Bonne gouvernance et transparence dans le développement de l’hydrogène vert pourraient transformer les relations de pouvoir entre les économies développées et les pays africains. Au lieu de tomber dans le piège du « colonialisme vert », ces pays pourraient conclure des partenariats équitables, qui abordent de front les questions d’équité, de propriété, d’inclusion, de concurrence autour des ressources, ainsi que de déplacement.

Les projets d’hydrogène vert présentent bien entendu certains risques importants, notamment de conflits liés à l’utilisation des terres, de déplacements forcés, d’expropriation et d’autres violations potentielles des droits de l’homme. Interviennent également plusieurs préoccupations environnementales, dont le fait que la production nécessite de grandes quantités d’eau douce. Un Africain sur trois étant confronté à la pénurie d’eau, le développement de cette source d’énergie pourrait aggraver le problème, voire provoquer ou exacerber des conflits, en particulier dans les régions les plus sèches d’Afrique.

Par ailleurs, les installations à grande échelle, ainsi que les infrastructures d’exportation, pourraient endommager des écosystèmes fragiles, détruire des zones protégées, et menacer la vie marine. C’est particulièrement vrai lorsque de l’eau de mer dessalée est utilisée dans la production d’hydrogène, et que la saumure qui en résulte est rejetée, non traitée, dans les plans d’eau locaux.

La plus grande inquiétude réside néanmoins dans le risque de voir l’hydrogène vert produit en Afrique être exporté ailleurs, ce qui serait contraire à l’objectif consistant à développer la capacité d’énergie renouvelable sur le continent. Au lieu d’élargir l’accès à l’électricité et de renforcer la résilience climatique, cette nouvelle industrie ne serait que la dernière d’une longue série d’injustices énergétiques. Ce serait par ailleurs du gaspillage, dans la mesure où la transformation de l’hydrogène en dérivés tels que l’ammoniac – plus facilement transportables – peut entraîner une perte d’énergie de 13 à 25 %, le transport nécessitant lui-même d’importants intrants énergétiques.
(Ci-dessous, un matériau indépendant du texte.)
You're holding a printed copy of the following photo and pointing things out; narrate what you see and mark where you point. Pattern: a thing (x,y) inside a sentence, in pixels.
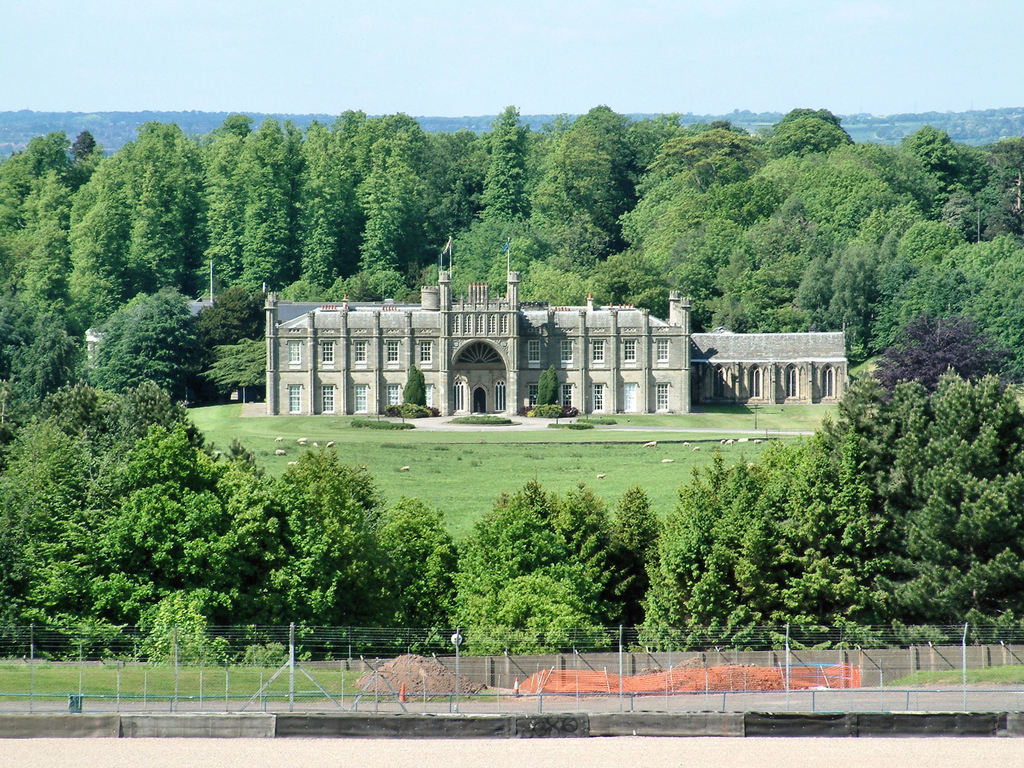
In this image we can see a building (510,376). And we can see the arches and windows (532,358). And we can see the metal fencing (447,672). And we can see the surrounding trees (298,520). And we can see the clouds (361,110) in the sky (388,89).
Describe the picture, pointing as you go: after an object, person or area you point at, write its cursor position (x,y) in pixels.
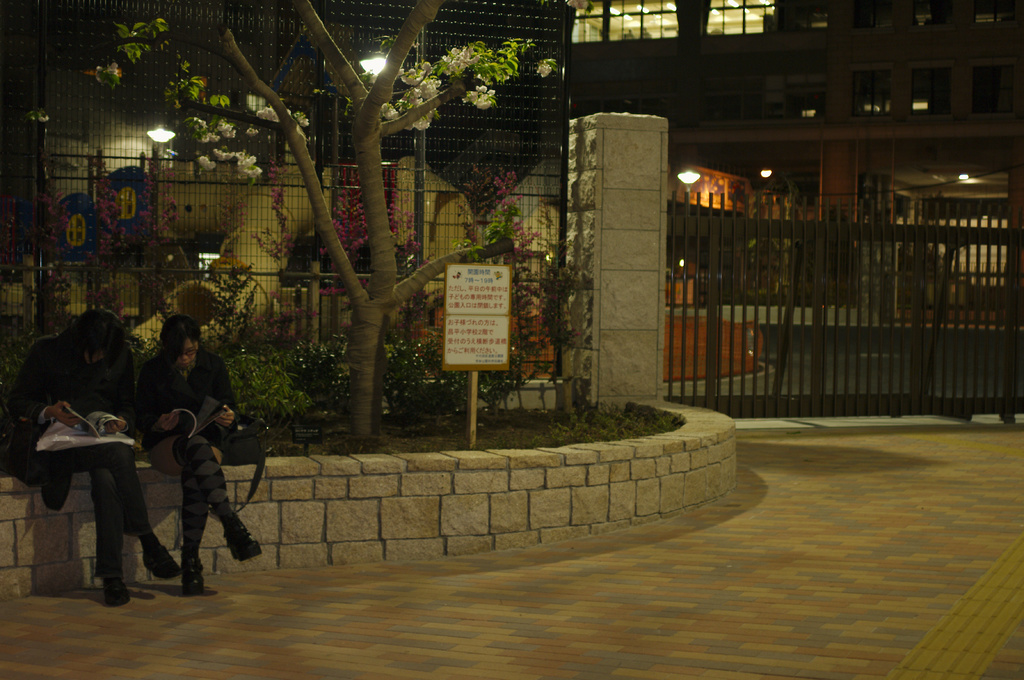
There are two people (98,477) sitting and holding the books (204,419). This is a board (455,304), which is attached to a small pole (471,433). These are the bushes (457,401) and a tree (296,131) with the flowers (390,113). I can see an iron gate (744,293). This is a building (720,50) with the windows (597,20) and lights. I think there is a fence (511,140). This looks like a pathway (869,538).
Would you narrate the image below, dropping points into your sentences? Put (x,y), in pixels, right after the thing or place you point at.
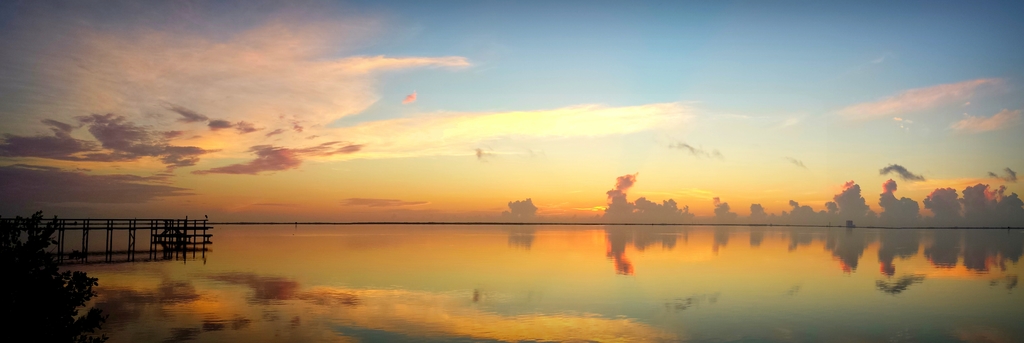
As we can see in the image there is water (514,249), fence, plants (39,231), sky (192,77), trees (31,269) and clouds (172,121).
L’hydrogène vert peut stimuler la croissance économique et la prospérité des pays producteurs. Pour autant, s’ils entendent accomplir le potentiel d’une économie alimentée à l’hydrogène, les dirigeants africains devront veiller à ce que l’industrie soit structurée en direction d’une transition énergétique juste sur le continent, au service non pas des intérêts étrangers, mais des besoins des communautés locales.